• _GIVEN PASSAGE_
______
[HumanSeg] Add Semantic Connectivity-aware Learning and release teleconferencing dataset (PaddlePaddle#1685)

LutaoChu · web-flow · commit c6f8924844d8 · 2022-01-04T21:37:35.000+08:00
diff --git a/README.md b/README.md
@@ -8,6 +8,7 @@ English | [简体中文](README_CN.md)
 ![support os](https://img.shields.io/badge/os-linux%2C%20win%2C%20mac-yellow.svg)
 ## PaddleSeg has released the new version including the following features:
 
+* We published a paper on portrait segmentation named [PP-HumanSeg](./contrib/PP-HumanSeg/paper.md), and release Semantic Connectivity-aware Learning (SCL) framework and a Large-Scale Teleconferencing Video Dataset.
______
• _RECORDED DATA_

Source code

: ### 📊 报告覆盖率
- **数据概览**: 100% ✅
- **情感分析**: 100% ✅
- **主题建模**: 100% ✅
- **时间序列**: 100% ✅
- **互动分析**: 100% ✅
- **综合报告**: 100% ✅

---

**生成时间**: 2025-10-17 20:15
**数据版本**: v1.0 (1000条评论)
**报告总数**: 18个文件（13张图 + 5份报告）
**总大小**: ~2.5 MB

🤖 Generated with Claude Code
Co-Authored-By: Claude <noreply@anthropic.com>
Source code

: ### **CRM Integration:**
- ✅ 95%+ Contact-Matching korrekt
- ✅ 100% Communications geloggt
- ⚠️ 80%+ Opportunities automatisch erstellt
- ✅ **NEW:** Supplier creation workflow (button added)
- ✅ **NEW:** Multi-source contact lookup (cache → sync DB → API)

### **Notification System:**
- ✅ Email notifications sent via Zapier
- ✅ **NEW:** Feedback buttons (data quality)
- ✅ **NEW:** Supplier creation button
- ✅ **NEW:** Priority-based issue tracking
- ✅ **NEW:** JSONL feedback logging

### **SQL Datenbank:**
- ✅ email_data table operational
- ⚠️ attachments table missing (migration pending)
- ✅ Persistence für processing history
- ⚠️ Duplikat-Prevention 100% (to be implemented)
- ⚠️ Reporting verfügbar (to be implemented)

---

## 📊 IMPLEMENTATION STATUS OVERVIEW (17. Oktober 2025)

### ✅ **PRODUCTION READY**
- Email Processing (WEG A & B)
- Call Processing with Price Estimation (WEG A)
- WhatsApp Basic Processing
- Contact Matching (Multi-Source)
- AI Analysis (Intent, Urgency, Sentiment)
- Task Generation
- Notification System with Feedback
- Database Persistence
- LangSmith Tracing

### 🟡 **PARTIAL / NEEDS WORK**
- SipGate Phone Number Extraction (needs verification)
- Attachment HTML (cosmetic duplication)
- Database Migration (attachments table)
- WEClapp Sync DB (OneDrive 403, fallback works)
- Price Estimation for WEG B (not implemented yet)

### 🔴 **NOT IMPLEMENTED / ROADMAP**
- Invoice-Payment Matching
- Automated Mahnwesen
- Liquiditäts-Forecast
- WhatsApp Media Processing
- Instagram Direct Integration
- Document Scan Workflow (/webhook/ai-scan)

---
______
• _WORK ITEM_
Answer these from the commit:
(a) Which file does the commit change?
(b) On what date was the commit made?
(c) What is the name of the paper on portrait segmentation named in the added line?
The items play no part in this.

• _TASK SOLUTION_
(a) README.md
(b) 2022-01-04
(c) PP-HumanSeg